What happened

Electric vehicle (EV) stock Canoo (NASDAQ:GOEV) sank today, plunging 11.4% as of 11:50 a.m. ET. And it wasn't just the broader market sell-off that sent shares of the EV start-up tumbling: Canoo is about to end its only contract manufacturing partnership.

So what

In its latest regulatory filing, Canoo revealed it doesn't expect to sign a definite contract-manufacturing agreement with Netherlands-based VDL Nedcar anymore. The two companies announced a deal in June, under which VDL Nedcar was expected to build 1,000 units of Canoo's first all-electric passenger vehicle, dubbed the Lifestyle Vehicle, in 2022, with a target 15,000 vehicles by 2023.

A Canoo Lifestyle Vehicle Adventure Model.

A Canoo Lifestyle Vehicle. Image source: Canoo.

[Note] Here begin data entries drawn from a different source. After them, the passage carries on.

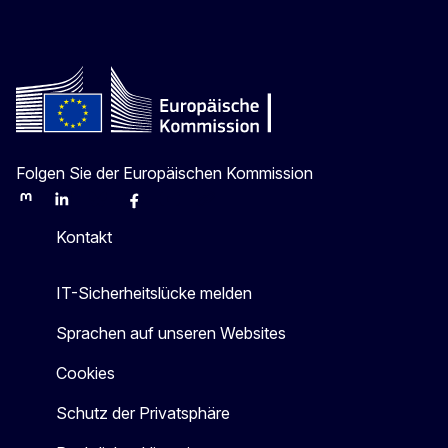
Folgen Sie der Europäischen Kommission
Mastodon
LinkedIn
Bluesky
Facebook
Youtube
Other
Kontakt
IT-Sicherheitslücke melden
Sprachen auf unseren Websites
Cookies
Schutz der Privatsphäre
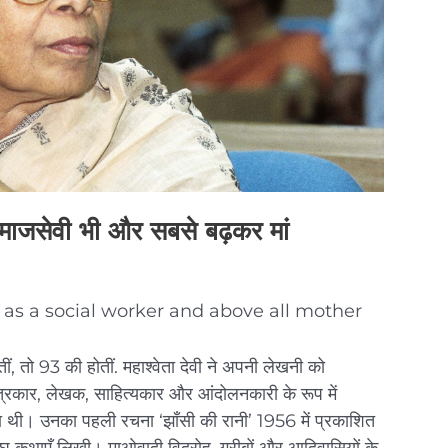
, समाजसेवी भी और सबसे बढ़कर मां
 as a social worker and above all mother
ं, तो 93 की होतीं. महाश्वेता देवी ने अपनी लेखनी को
रकार, लेखक, साहित्यकार और आंदोलनकारी के रूप में
ेखिका थी। उनका पहली रचना ‘झाँसी की रानी’ 1956 में प्रकाशित
घु कथाएँ लिखी। माओवादी विद्रोह, गरीबों और आदिवासियों के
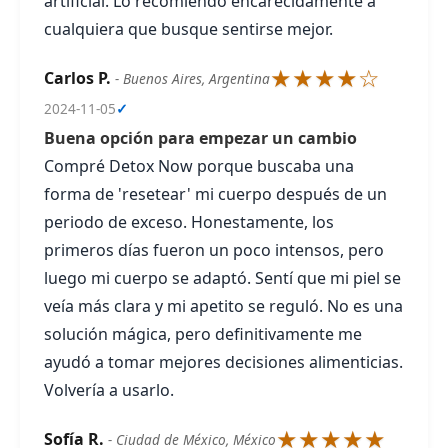
artificial. Lo recomiendo encarecidamente a
cualquiera que busque sentirse mejor.
★★★★☆
Carlos P.
- Buenos Aires, Argentina
2024-11-05
✓
Buena opción para empezar un cambio
Compré Detox Now porque buscaba una
forma de 'resetear' mi cuerpo después de un
periodo de exceso. Honestamente, los
primeros días fueron un poco intensos, pero
luego mi cuerpo se adaptó. Sentí que mi piel se
veía más clara y mi apetito se reguló. No es una
solución mágica, pero definitivamente me
ayudó a tomar mejores decisiones alimenticias.
Volvería a usarlo.
★★★★★
Sofía R.
- Ciudad de México, México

That may sound like a huge blow, but you might get a better picture of things when you go back to some of the things Canoo has said over the past few months. To start, when Canoo first announced VDL Nedcar as its chosen partner, it stated the partnership would help Canoo deliver vehicles to the market while it builds its own factory in Oklahoma. In other words, Canoo never really wanted to depend on contract manufacturing entirely.

In fact, Canoo's CEO, Tony Aquila, explicitly stated during the company's most recent earnings call that they're "bigger fans" of owning factories than outsourcing production, given the inherent risks in contract manufacturing. There was no hint of a possible termination of the contract, but Aquila mentioned the partnership with VDL Nedcar was primarily aimed at expansion into Europe, and that Canoo was in discussions with VDL to see where their relationship is headed.

Evidently, one such inherent risk Aquila must be hinting at was the cybersecurity attack on VDL Nedcar's servers in October. Canoo feared the attack may have put its proprietary information and intellectual property that it shared with VDL Nedcar at risk. And as part of that risk possibility, Canoo stated in its following quarterly filing that if such a cyberattack causes any disruption or delay in the manufacturing of EVs per Canoo's timeline, it might accelerate plans to develop its own factory.

It now appears that's exactly what Canoo is aiming for.

Now what

To be sure, Canoo is yet to announce the official end of its deal with VDL and has extended its term binding agreement with VDL to Dec. 15, perhaps to negotiate. But with the company also stating that it doesn't expect a contract manufacturing agreement "due to developments" at VDL, this relationship appears all but dead now.

Here's what Canoo investors need to watch for now: Can the company still roll out its first EVs as planned? Barely days ago, Canoo said it expects to begin production of the Lifestyle Vehicle earlier than expected. Where things stand now, Canoo could gain a lot of respect in the eyes of EV enthusiasts if it can meet timelines without a contract manufacturer.